=== Work item ===
Please make sure what you return matches the listing below exactly, minus its pictures.

=== Raw data ===
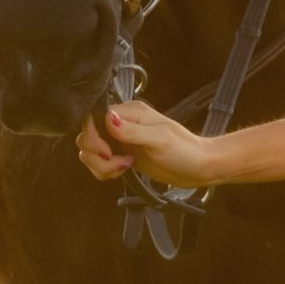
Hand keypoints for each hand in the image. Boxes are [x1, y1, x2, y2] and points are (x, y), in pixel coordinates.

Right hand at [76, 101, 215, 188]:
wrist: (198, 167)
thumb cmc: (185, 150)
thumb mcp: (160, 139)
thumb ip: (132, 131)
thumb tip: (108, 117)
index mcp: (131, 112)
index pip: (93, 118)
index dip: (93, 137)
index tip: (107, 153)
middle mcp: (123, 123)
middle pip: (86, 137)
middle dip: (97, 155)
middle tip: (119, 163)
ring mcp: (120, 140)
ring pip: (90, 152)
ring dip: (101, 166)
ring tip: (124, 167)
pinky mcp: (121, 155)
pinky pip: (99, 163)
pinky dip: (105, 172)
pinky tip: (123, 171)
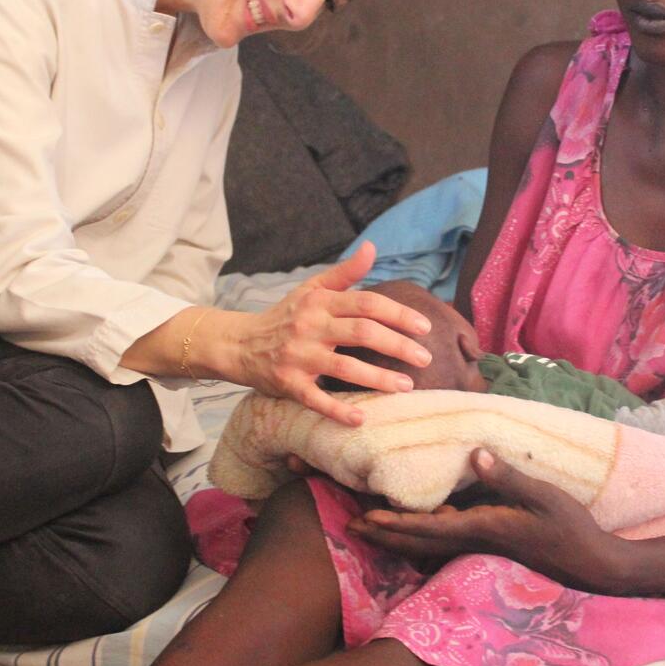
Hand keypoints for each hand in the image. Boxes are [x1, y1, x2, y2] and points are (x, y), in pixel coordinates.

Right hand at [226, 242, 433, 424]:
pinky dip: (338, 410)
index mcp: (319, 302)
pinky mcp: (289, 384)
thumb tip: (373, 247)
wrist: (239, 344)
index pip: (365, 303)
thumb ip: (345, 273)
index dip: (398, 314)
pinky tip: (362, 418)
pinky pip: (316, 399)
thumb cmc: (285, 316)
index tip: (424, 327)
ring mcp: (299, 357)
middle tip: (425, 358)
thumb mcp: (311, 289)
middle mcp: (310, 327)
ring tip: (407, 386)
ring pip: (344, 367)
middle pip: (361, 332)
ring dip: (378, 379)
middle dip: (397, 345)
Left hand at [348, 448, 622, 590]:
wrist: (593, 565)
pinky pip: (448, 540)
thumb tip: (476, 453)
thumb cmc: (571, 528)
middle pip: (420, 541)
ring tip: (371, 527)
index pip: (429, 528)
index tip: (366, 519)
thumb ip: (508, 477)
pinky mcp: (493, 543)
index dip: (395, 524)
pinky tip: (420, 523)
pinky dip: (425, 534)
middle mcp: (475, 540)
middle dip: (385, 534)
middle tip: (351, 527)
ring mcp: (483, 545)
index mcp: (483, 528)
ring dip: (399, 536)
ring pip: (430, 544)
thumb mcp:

=== Written answer ===
Hand keypoints for each hand in the image. Boxes are [x1, y1, x2, y2] and points are (x, y), in pixel coordinates.

Right hand at [76, 101, 215, 188]:
wrist: (198, 167)
thumb cmc: (185, 150)
thumb mcp: (160, 139)
thumb ip: (132, 131)
thumb tip: (108, 117)
index mcp: (131, 112)
index pip: (93, 118)
index dip: (93, 137)
index tip: (107, 153)
middle mcp: (123, 123)
middle pip: (86, 137)
middle dip: (97, 155)
middle tip: (119, 163)
ring mcp: (120, 140)
ring pip: (90, 152)
ring dip: (101, 166)
ring tip: (124, 167)
pinky mcp: (121, 155)
pinky pip: (99, 163)
pinky dip: (105, 172)
pinky tip: (123, 171)
Hand keypoints for each hand in the image. Boxes are [x1, y1, x2, y2] and points are (x, y), in pixel coordinates.

Right hand at [226, 242, 433, 424]:
pinky dip: (338, 410)
index mcp: (319, 302)
pinky mcp: (289, 384)
thumb tip: (373, 247)
wrist: (239, 344)
index pip: (365, 303)
thumb ip: (345, 273)
index dip: (398, 314)
pinky tip: (362, 418)
pinky pip: (316, 399)
thumb cmc: (285, 316)
index tip: (424, 327)
ring mcp: (299, 357)
middle tip: (425, 358)
thumb mcp: (311, 289)
middle mcp: (310, 327)
ring tip: (407, 386)
ring pip: (344, 367)
middle pip: (361, 332)
ring dip: (378, 379)
middle dip: (397, 345)
Left hand at [348, 448, 622, 590]:
wrist: (593, 565)
pinky pip: (448, 540)
thumb tip: (476, 453)
thumb cmc: (571, 528)
middle pip: (420, 541)
ring tip: (371, 527)
index pip: (429, 528)
index tip: (366, 519)
thumb ip: (508, 477)
pinky mcp: (493, 543)
index dip: (395, 524)
pinky tip: (420, 523)
pinky dip: (425, 534)
middle mcp: (475, 540)
middle dip: (385, 534)
middle tip: (351, 527)
ring mcp: (483, 545)
index mcp: (483, 528)
ring dip: (399, 536)
ring pip: (430, 544)
thumb mcp:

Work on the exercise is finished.